Case Studies for the RFS Catalytic Grant Projects: Malawi
Case Studies for the RFS Catalytic Grant Projects: Malawi
March 21, 2024
Under the Resilient Food System (RFS) Programme, UNDP and AGRA co-designed three catalytic grant projects to pilot innovative approaches and model projects to showcase and develop practical methodologies of promoting Green Value Chain Development in East, Southern and West Africa.
In Malawi, the catalytic grant project “Sustainable Agriculture Production and Marketing for Rural Transformation (SAPMaRT)” aimed to showcase a market-led and greening approach in the groundnut value chain food systems transformation pathway through catalysing system change at various levels of the value chain. The green production technologies promoted on this project included planting the groundnuts in double-rows as well as the intercropping of groundnuts with other cereals such as beans and maize, the use of drought and diseases tolerant seeds, the use of inoculants such as nitrofix - an affordable technology that is context relevant to smallholder farmers and is less expensive than conventional fertilizers, and Aflasafe for suppressing the level of aflatoxins in groundnuts. Ensuring consistent extension services facilitated the uptake/adoption of the promoted technologies. Smallholder groundnut producers were also trained to employ postharvest loss-reducing management practices, including the use of Tandala and Mandela cocks that are known to reduce the occurrence of aflatoxins.

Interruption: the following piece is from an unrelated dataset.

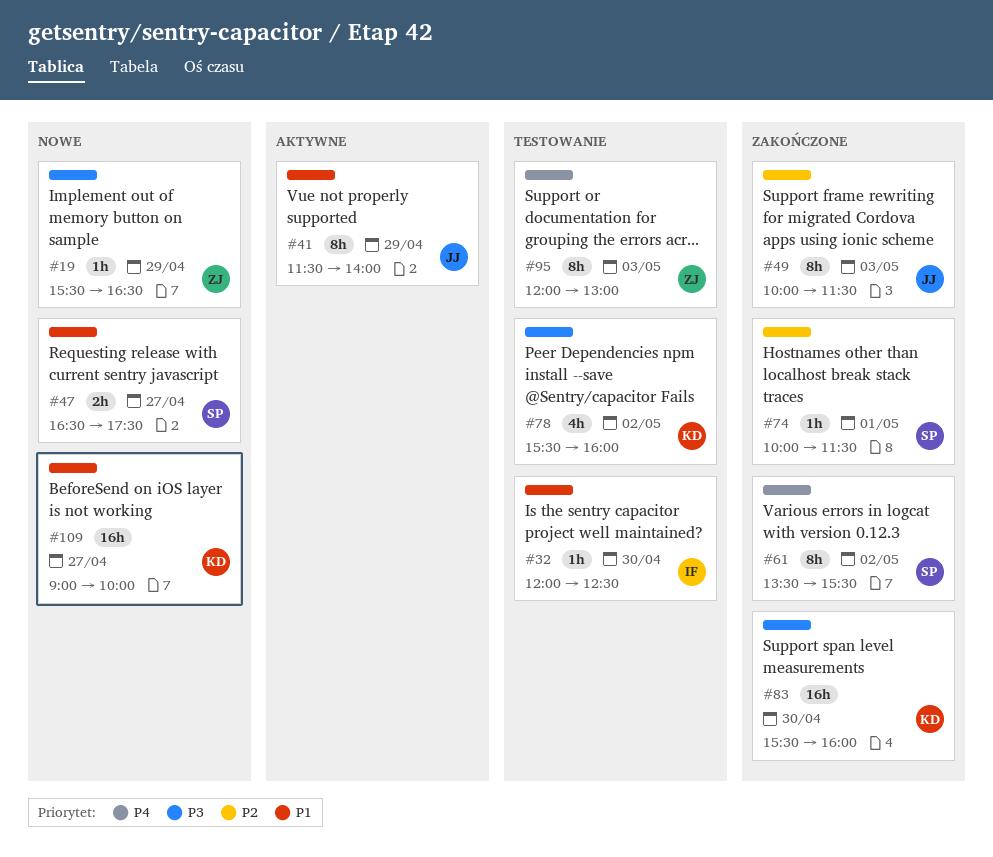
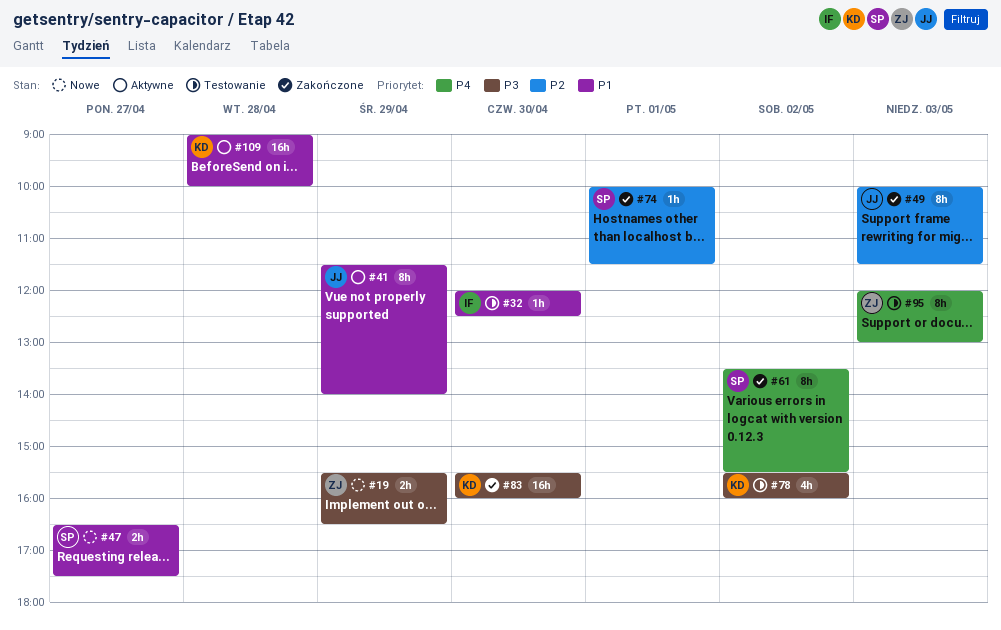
#19, estimate: 1h -> 2h
#109, status: Nowe -> Aktywne
#109, day: Apr 27 -> Apr 28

This case study documents the process of the implementation of the catalytic grant project. It puts together key lessons, success and/or failure factors, and outlines the project results as part of the process of documenting and disseminating information that can be used by multiple stakeholders including policy and decision-makers, project developers, funding agencies, and the private sector for widescale application of greening principles in food systems particularly in response to the challenges and impacts of climate change and environmental degradation.